* Exercise task A
Output the part of the Don Quixote passage that begins at the words "Often called the" and stops after "each other's attributes.".
* Exercise task B
According to the Don Quixote passage, what is the name of the old horse the knight rides?

* Article

Often called the first modern novel, Don Quixote originally conceived as a comic satire against the chivalric romances. However, Cervantes did not destroy the chivalric ideal of the romances he rejected - he transfigured it. The works have been seen as a veiled attack on the Catholic Church or on the contemporary Spanish politics, or symbolizing the duality of the Spanish character.

Neither wholly tragedy nor wholly comedy Don Quixote gives a panoramic view of the 17th-century Spanish society. Central characters are the elderly, idealistic knight, who sets out on his old horse Rosinante to seek adventure, and the materialistic squire Sancho Panza, who accompanies his master from failure to another. Their relationship, although they argue most fiercely, is ultimately founded upon mutual respect. In the debates they gradually take on some of each other's attributes.

* Stored dataset items

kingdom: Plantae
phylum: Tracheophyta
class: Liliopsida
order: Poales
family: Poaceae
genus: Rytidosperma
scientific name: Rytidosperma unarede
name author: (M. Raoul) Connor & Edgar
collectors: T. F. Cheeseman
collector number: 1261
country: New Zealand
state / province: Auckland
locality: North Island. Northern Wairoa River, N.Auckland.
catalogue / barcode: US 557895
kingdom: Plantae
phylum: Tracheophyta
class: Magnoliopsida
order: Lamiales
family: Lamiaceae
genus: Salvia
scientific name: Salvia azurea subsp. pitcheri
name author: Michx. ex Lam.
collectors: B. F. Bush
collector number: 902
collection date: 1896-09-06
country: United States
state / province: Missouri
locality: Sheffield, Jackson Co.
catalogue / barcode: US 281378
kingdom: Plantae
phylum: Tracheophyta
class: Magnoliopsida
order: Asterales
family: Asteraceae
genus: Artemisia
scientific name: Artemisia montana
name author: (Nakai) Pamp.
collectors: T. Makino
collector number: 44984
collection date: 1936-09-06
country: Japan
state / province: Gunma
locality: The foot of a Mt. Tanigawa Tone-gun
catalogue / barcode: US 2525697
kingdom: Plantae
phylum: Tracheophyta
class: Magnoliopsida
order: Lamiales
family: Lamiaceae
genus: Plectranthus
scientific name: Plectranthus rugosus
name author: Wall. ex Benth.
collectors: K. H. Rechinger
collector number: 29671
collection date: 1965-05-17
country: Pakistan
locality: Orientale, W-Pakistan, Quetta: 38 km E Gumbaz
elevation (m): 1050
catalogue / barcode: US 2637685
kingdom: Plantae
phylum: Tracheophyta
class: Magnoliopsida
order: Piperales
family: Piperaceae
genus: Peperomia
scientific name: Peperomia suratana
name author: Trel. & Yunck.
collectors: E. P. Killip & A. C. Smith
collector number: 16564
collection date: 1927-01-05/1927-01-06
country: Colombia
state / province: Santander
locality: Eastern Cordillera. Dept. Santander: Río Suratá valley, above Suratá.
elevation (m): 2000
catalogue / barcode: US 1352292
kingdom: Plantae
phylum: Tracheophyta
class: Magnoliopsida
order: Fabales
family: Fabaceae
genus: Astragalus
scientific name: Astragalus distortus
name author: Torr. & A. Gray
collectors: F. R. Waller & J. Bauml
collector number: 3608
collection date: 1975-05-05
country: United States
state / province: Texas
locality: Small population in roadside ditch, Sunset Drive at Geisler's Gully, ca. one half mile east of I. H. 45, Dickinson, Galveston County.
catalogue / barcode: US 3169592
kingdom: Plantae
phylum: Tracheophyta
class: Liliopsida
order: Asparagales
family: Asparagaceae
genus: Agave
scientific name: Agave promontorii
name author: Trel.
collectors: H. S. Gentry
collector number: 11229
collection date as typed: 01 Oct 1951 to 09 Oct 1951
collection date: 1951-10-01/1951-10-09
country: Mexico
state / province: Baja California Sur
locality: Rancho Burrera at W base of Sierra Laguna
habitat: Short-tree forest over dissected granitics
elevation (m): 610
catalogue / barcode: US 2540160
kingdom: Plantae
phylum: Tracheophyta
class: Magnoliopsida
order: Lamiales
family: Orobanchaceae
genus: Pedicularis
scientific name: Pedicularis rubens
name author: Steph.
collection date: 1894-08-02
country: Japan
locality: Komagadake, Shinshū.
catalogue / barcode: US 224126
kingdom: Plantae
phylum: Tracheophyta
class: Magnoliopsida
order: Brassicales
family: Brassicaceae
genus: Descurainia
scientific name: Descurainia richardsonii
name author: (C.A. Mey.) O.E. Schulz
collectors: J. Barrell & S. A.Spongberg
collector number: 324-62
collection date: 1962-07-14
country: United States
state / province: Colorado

* Full output A
Often called the first modern novel, Don Quixote originally conceived as a comic satire against the chivalric romances. However, Cervantes did not destroy the chivalric ideal of the romances he rejected - he transfigured it. The works have been seen as a veiled attack on the Catholic Church or on the contemporary Spanish politics, or symbolizing the duality of the Spanish character.

Neither wholly tragedy nor wholly comedy Don Quixote gives a panoramic view of the 17th-century Spanish society. Central characters are the elderly, idealistic knight, who sets out on his old horse Rosinante to seek adventure, and the materialistic squire Sancho Panza, who accompanies his master from failure to another. Their relationship, although they argue most fiercely, is ultimately founded upon mutual respect. In the debates they gradually take on some of each other's attributes.

* Full output B
Rosinante